House debates

Tuesday, 19 June 2018

Adjournment

Employment

7:55 pm

Photo of Damian DrumDamian Drum (Murray, National Party, Assistant Minister to the Deputy Prime Minister) Share this | Hansard source

It has been increasingly brought to my attention throughout the electorate of Murray by a wide range of businesses that businesses are having difficulty sourcing the skilled workers that they need. This is restricting their businesses in sustaining their current levels of production and also their opportunities to move forward. Many businesses have expressed this inability to take on additional work because they simply have a lack of the skilled and unskilled workers that they need. This is stopping them from attaining further contracts to take their business into another sphere. With our current buoyant economic conditions, this shortage of skilled workers is also retarding the ability of these businesses to grow into different spheres—not just in the exact same areas that they are currently operating within.

Last Tuesday, I had the opportunity of hosting the Minister for Small and Family Business, the Workplace and Deregulation, Craig Laundy. During the minister's visit, we brought a range of business owners and CEOs together for a roundtable meeting with the minister. Around the table we had engineers, primary producers, meat processors, mechanics and hospitality and aged-care providers represented, and they told the minister of their daily battle to try to find the right labour. The common topic for all of these businesses was how difficult it is to source the labour that they need.

One car dealership proprietor in Shepparton who employs 33 staff and four apprentices told me that, due to his skills shortages, the only way that he can get through his daily business is to try to recruit staff from overseas, and the overseas workers that he has are very highly regarded both within the business and by the customers. This business owner pointed out that the Motor Trades Association of Australia completed an exhaustive survey in August 2017. This survey found that Australia needed an additional 16,000 motor mechanics and at least 2,500 diesel mechanics.

We've also had the example of Shepparton Retirement Villages, the largest regional aged-care provider in Victoria, which employs just over 400 staff. They care for over 700 elderly patients at any one given time over six different residential care facilities and 271 independent living units, and they're all located in greater Shepparton. They struggle to find aged-care workers because it is not seen as an attractive option when compared to nursing or to medicine. They also have trouble with the institutions that are preparing to train these people in aged care. These institutions are trying to get them job ready, making sure that the carers are fully qualified and that they've spent enough time in clinical placements so that they have enough experience. The industry is telling me that it's very difficult to attract workers into the aged-care sector, and that is something that we need to be up-front about.

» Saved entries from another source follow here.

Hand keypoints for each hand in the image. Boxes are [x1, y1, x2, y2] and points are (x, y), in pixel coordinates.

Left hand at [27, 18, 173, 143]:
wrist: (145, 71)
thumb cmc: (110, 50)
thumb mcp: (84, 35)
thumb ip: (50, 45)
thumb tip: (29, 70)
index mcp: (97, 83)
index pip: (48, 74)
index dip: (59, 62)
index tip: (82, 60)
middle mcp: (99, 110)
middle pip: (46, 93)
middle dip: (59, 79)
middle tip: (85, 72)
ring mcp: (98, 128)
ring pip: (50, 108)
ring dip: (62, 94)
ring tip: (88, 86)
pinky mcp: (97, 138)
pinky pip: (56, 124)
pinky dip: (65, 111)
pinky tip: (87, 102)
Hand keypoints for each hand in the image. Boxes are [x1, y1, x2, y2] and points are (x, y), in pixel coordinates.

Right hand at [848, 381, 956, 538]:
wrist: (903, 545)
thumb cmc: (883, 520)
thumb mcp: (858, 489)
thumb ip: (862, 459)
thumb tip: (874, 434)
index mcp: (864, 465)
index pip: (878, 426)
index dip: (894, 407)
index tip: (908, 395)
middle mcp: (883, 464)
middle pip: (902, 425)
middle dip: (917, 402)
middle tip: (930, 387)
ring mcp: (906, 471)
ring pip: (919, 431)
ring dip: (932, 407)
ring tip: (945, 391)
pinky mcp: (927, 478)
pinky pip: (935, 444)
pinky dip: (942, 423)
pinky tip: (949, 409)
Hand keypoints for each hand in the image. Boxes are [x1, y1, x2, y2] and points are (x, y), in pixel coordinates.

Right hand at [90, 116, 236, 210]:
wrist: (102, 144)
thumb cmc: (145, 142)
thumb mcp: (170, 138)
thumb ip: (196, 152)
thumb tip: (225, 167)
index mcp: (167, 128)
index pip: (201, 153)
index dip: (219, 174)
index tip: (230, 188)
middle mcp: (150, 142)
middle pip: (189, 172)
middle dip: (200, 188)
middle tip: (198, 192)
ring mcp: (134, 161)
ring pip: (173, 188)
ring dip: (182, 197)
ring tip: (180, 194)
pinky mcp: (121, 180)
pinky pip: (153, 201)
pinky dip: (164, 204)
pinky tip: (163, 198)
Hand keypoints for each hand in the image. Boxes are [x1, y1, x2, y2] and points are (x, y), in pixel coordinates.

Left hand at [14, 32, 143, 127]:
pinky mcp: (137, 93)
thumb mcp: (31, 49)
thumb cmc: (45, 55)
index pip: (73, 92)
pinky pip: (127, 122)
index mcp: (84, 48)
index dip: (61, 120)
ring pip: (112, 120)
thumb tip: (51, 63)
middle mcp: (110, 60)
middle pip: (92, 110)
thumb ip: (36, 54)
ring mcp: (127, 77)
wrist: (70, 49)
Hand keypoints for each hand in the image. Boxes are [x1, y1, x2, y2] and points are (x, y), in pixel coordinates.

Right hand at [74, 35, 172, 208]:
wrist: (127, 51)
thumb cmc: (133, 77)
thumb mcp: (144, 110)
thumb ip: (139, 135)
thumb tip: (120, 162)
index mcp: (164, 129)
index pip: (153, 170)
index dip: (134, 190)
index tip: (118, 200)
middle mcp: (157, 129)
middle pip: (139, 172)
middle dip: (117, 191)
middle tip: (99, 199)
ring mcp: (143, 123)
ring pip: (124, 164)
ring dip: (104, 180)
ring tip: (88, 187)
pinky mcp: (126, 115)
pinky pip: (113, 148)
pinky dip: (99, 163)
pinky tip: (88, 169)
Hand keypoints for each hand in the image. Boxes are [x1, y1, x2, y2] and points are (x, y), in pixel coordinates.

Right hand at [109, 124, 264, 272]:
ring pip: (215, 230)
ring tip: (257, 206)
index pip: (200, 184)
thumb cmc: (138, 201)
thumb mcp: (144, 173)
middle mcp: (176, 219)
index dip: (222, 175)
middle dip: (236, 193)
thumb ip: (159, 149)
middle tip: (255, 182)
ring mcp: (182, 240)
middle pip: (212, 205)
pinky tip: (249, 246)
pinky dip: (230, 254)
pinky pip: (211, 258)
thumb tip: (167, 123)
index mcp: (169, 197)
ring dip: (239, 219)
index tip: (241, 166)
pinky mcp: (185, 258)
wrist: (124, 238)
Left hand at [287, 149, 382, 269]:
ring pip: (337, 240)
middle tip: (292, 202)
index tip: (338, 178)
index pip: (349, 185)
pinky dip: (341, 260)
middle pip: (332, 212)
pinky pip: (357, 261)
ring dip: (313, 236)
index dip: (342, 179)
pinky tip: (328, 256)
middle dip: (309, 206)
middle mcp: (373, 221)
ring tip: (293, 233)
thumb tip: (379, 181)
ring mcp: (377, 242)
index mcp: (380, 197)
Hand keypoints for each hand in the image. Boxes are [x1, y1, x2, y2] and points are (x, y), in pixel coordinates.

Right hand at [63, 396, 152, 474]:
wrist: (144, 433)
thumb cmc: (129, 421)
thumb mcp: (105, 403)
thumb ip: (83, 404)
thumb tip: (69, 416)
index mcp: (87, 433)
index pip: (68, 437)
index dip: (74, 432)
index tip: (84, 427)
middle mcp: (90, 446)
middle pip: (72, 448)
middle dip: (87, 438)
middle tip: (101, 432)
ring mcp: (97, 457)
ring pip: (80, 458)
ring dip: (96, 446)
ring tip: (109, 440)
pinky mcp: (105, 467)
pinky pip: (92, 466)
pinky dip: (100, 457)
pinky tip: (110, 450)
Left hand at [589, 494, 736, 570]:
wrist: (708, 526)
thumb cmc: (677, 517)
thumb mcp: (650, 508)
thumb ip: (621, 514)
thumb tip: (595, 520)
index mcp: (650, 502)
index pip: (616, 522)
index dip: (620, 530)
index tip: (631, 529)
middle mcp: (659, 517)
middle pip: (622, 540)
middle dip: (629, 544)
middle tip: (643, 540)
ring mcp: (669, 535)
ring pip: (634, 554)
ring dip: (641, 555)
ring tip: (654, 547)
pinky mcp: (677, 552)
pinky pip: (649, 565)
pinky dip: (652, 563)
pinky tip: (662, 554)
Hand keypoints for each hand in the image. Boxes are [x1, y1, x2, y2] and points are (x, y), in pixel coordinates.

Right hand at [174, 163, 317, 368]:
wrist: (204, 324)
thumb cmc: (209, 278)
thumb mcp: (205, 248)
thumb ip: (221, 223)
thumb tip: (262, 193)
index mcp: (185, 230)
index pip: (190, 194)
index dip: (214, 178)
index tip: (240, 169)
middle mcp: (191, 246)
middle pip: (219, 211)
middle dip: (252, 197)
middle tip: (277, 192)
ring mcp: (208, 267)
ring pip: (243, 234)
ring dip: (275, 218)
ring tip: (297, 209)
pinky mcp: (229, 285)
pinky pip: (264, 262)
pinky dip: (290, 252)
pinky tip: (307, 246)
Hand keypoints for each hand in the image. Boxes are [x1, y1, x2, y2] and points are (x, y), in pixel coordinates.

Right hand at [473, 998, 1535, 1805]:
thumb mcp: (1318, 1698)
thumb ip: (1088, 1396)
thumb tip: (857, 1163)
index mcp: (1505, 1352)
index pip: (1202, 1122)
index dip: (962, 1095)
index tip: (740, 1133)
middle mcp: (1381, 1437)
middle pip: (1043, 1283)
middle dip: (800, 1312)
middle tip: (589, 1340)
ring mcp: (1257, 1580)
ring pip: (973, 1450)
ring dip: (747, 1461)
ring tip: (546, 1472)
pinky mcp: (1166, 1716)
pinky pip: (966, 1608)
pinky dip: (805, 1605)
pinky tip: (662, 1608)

We've also had an amount of businesses that cannot find welders, fitters and turners and metalworkers. This is not just a matter of not being able to find fruit pickers or dairy hands anymore; this is not just a matter of agriculture. Some of those dirty jobs working in the abattoirs—that shortage has been around for 10 to 15 years, and we've had to get others from outside of Australia to come and do this dirty work. That's what we're finding now, even in a large regional city like Shepparton, and I also find this in many other large regional cities, as to many of the jobs. But the motor mechanic that I recently visited has perfect weather control so that they don't experience the heat or the cold; the temperature is controlled throughout the garage. It's like a laboratory, clear of any grease and oil; most of the members are in fact more like laboratory workers. So we need to put some balance into this issue, we need to take away the politics of this issue and we need to make it as easy as we can. If these people cannot find Australians to work in these areas, we need to make it easier to find people from overseas to take these jobs.